▶ DATA TO PROCESS:
┌────────
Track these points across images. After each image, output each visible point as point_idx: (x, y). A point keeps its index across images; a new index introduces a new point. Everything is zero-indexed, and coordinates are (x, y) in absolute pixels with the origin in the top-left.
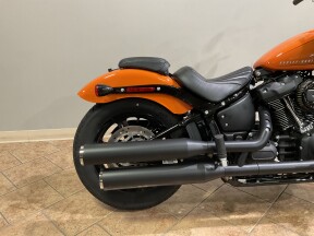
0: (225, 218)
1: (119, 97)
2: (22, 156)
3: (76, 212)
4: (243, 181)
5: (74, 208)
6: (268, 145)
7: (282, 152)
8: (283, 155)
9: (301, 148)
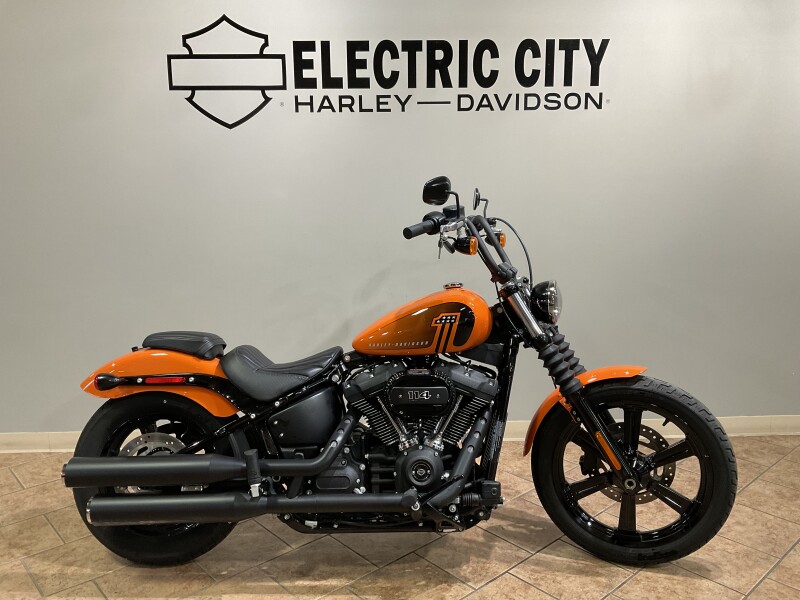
0: (287, 584)
1: (136, 391)
2: (28, 477)
3: (70, 564)
4: (313, 524)
5: (70, 559)
6: (342, 468)
7: (375, 480)
8: (376, 484)
9: (395, 474)
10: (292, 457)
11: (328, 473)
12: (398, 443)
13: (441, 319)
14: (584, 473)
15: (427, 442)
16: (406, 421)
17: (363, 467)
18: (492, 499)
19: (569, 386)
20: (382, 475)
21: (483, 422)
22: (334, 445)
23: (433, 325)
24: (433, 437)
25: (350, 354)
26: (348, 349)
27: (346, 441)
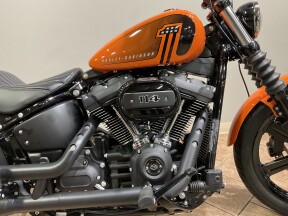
6: (83, 168)
7: (114, 174)
8: (115, 178)
9: (131, 169)
10: (37, 161)
11: (71, 173)
12: (132, 143)
13: (165, 30)
14: (272, 156)
15: (157, 140)
16: (137, 124)
17: (103, 165)
18: (216, 185)
19: (276, 86)
20: (120, 171)
21: (202, 121)
22: (73, 148)
23: (158, 36)
24: (162, 136)
25: (88, 73)
26: (86, 68)
27: (87, 143)
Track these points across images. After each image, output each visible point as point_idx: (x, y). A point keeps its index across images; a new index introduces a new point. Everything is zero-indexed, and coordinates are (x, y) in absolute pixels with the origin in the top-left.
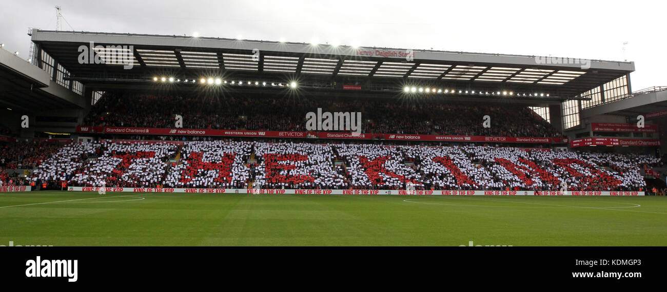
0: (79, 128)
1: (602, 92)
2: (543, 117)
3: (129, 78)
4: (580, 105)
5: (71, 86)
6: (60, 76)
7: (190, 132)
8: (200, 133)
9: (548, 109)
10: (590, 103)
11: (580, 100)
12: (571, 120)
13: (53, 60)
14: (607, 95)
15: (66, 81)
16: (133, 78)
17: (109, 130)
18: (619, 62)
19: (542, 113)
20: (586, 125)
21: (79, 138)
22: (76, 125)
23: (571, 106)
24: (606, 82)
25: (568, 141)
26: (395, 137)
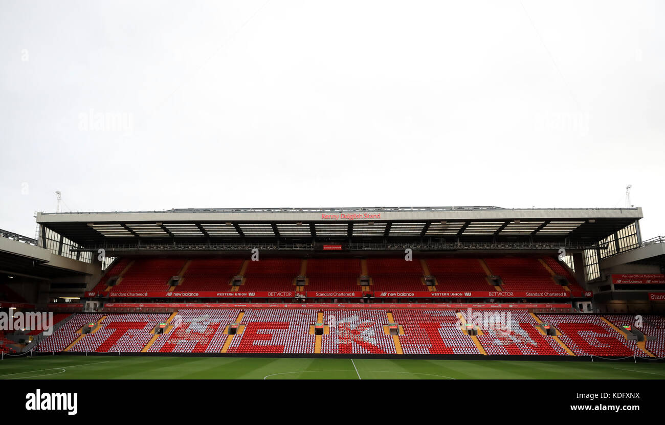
0: (87, 292)
1: (617, 240)
2: (569, 266)
3: (125, 248)
4: (599, 255)
5: (78, 256)
6: (66, 250)
7: (185, 294)
8: (194, 295)
9: (572, 256)
10: (607, 252)
11: (598, 249)
12: (593, 272)
13: (59, 236)
14: (622, 244)
15: (73, 253)
16: (128, 248)
17: (113, 294)
18: (620, 209)
19: (569, 262)
20: (607, 277)
21: (87, 302)
22: (85, 290)
23: (592, 256)
24: (619, 230)
25: (592, 294)
26: (387, 294)
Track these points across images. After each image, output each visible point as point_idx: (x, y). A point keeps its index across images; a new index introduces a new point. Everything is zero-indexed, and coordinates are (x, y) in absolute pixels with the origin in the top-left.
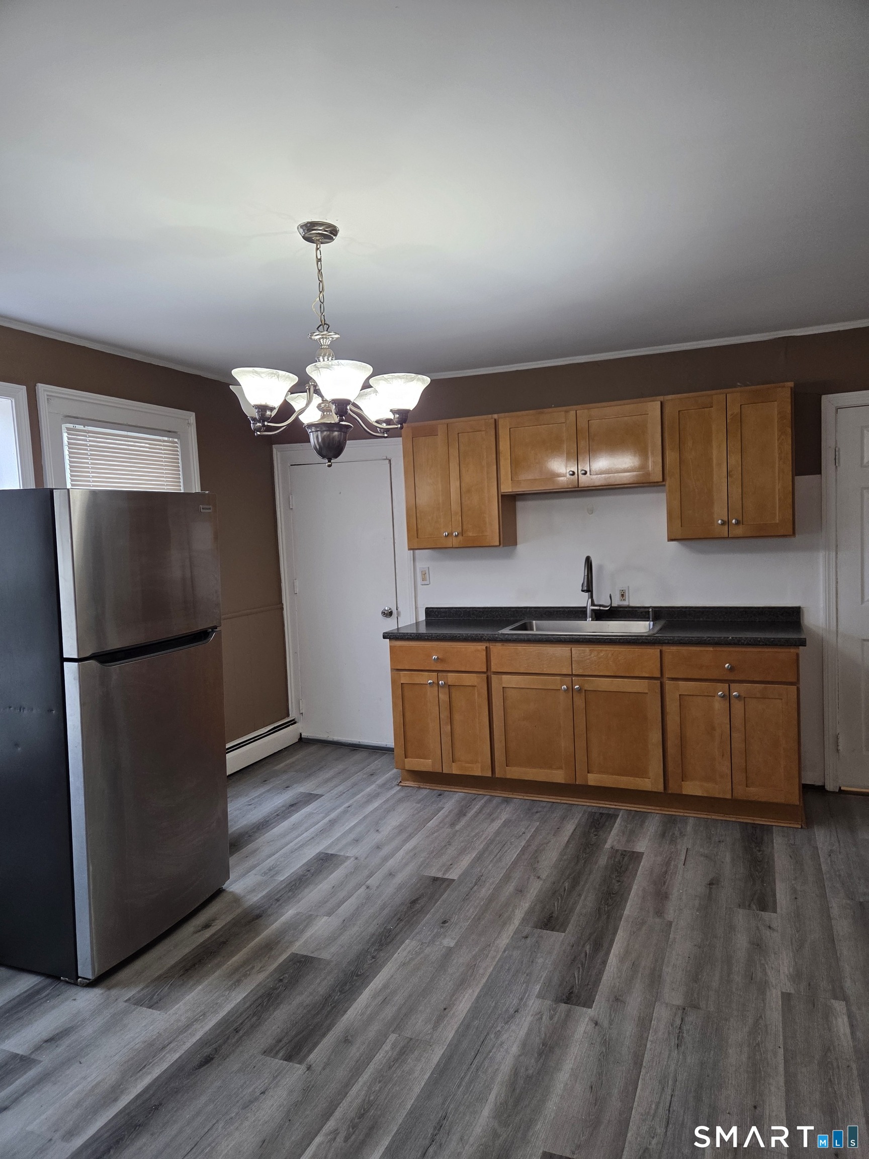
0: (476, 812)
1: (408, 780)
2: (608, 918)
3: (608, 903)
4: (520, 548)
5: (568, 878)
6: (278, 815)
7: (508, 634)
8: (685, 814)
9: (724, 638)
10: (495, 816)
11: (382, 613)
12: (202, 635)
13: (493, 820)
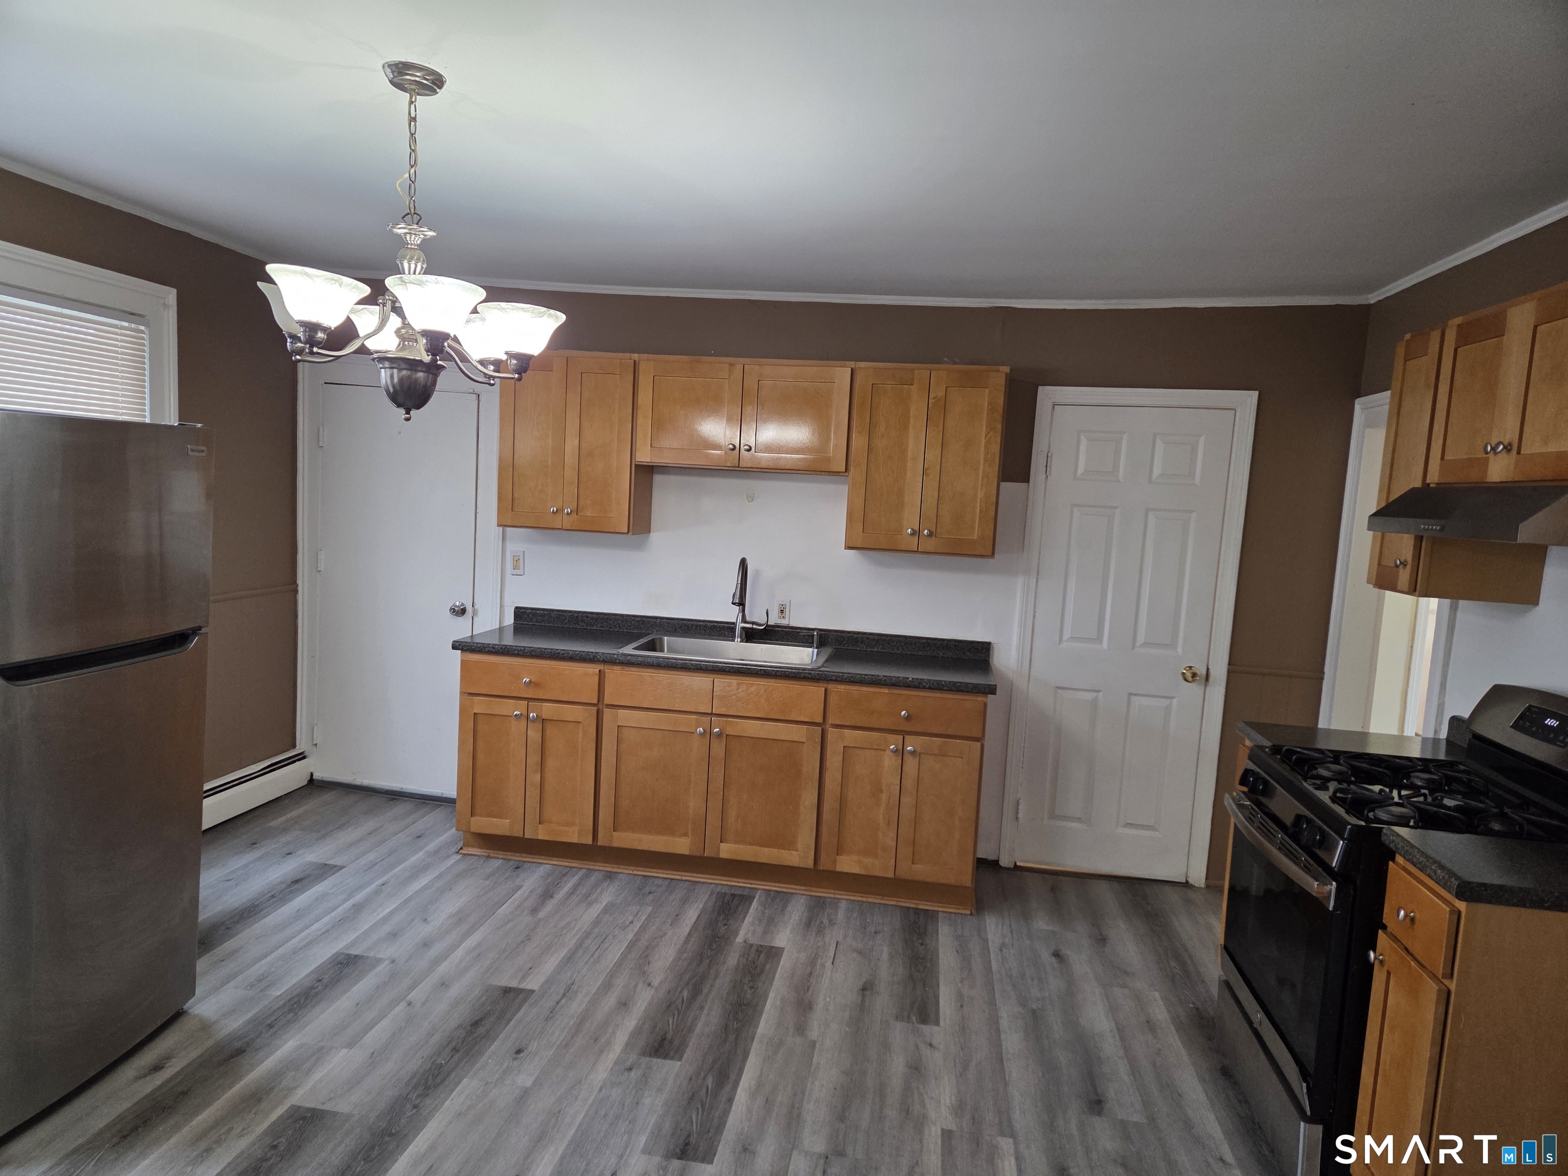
0: (567, 893)
1: (472, 846)
2: (737, 1039)
3: (738, 1018)
4: (655, 537)
5: (687, 984)
6: (273, 896)
7: (631, 655)
8: (837, 896)
9: (904, 678)
10: (594, 896)
11: (451, 610)
12: (180, 639)
13: (590, 904)
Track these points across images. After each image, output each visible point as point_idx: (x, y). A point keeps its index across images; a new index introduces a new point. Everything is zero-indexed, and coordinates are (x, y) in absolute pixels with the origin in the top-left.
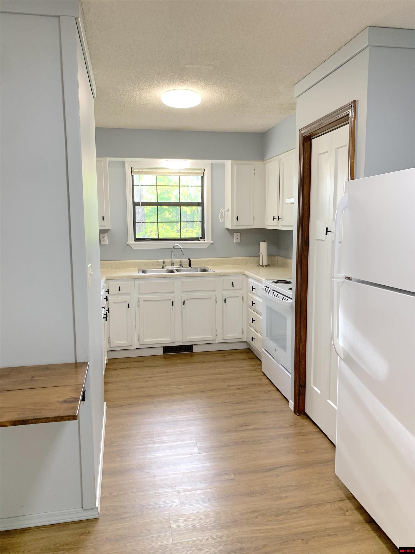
└────────
Recast the part of the data that opens with the line containing "10: (292, 457)" and closes with the line containing "26: (387, 294)", both ends included, as a Markdown table with the columns Row and Entry. Number each line in Row, put its text in Entry, skip blank lines and leave the pictures out.

▶ WRITTEN RESPONSE:
| Row | Entry |
|---|---|
| 1 | 10: (292, 457) |
| 2 | 11: (328, 473) |
| 3 | 12: (398, 443) |
| 4 | 13: (441, 319) |
| 5 | 14: (584, 473) |
| 6 | 15: (427, 442) |
| 7 | 16: (406, 421) |
| 8 | 17: (363, 467) |
| 9 | 18: (492, 499) |
| 10 | 19: (569, 386) |
| 11 | 20: (382, 475) |
| 12 | 21: (483, 422) |
| 13 | 22: (334, 445) |
| 14 | 23: (433, 325) |
| 15 | 24: (433, 437) |
| 16 | 25: (350, 354) |
| 17 | 26: (348, 349) |
| 18 | 27: (346, 441) |
| 19 | 6: (83, 168) |
| 20 | 7: (114, 174) |
| 21 | 8: (115, 178) |
| 22 | 9: (131, 169) |
| 23 | 10: (37, 161) |
| 24 | 11: (71, 173) |
| 25 | 12: (132, 143) |
| 26 | 13: (165, 30) |
| 27 | 14: (272, 156) |
| 28 | 15: (157, 140) |
| 29 | 16: (137, 124) |
| 30 | 17: (103, 165) |
| 31 | 18: (216, 185) |
| 32 | 19: (276, 86) |
| 33 | 20: (120, 171) |
| 34 | 21: (202, 121) |
| 35 | 22: (73, 148) |
| 36 | 23: (158, 36) |
| 37 | 24: (162, 136) |
| 38 | 25: (88, 73) |
| 39 | 26: (86, 68) |
| 40 | 27: (87, 143) |
| 41 | Track these points across images. After each image, output each visible point as point_idx: (x, y). A point keeps its index across images; a new index introduces a new point. Everything is zero-indexed, and coordinates are (x, y) in absolute pixels with the origin in the top-left. |
| 42 | 0: (79, 128) |
| 43 | 1: (602, 92) |
| 44 | 2: (543, 117) |
| 45 | 3: (129, 78) |
| 46 | 4: (580, 105) |
| 47 | 5: (71, 86) |
| 48 | 6: (60, 76) |
| 49 | 7: (190, 132) |
| 50 | 8: (200, 133) |
| 51 | 9: (548, 109) |
| 52 | 10: (590, 103) |
| 53 | 11: (580, 100) |
| 54 | 12: (571, 120) |
| 55 | 13: (53, 60) |
| 56 | 14: (607, 95) |
| 57 | 15: (66, 81) |
| 58 | 16: (133, 78) |
| 59 | 17: (109, 130) |
| 60 | 18: (619, 62) |
| 61 | 19: (542, 113) |
| 62 | 20: (586, 125) |
| 63 | 21: (79, 138) |
| 64 | 22: (76, 125) |
| 65 | 23: (571, 106) |
| 66 | 24: (606, 82) |
| 67 | 25: (568, 141) |
| 68 | 26: (395, 137) |
| 69 | 0: (87, 292) |
| 70 | 1: (617, 240) |
| 71 | 2: (569, 266) |
| 72 | 3: (125, 248) |
| 73 | 4: (599, 255) |
| 74 | 5: (78, 256) |
| 75 | 6: (66, 250) |
| 76 | 7: (185, 294) |
| 77 | 8: (194, 295) |
| 78 | 9: (572, 256) |
| 79 | 10: (607, 252) |
| 80 | 11: (598, 249) |
| 81 | 12: (593, 272) |
| 82 | 13: (59, 236) |
| 83 | 14: (622, 244) |
| 84 | 15: (73, 253) |
| 85 | 16: (128, 248) |
| 86 | 17: (113, 294) |
| 87 | 18: (620, 209) |
| 88 | 19: (569, 262) |
| 89 | 20: (607, 277) |
| 90 | 21: (87, 302) |
| 91 | 22: (85, 290) |
| 92 | 23: (592, 256) |
| 93 | 24: (619, 230) |
| 94 | 25: (592, 294) |
| 95 | 26: (387, 294) |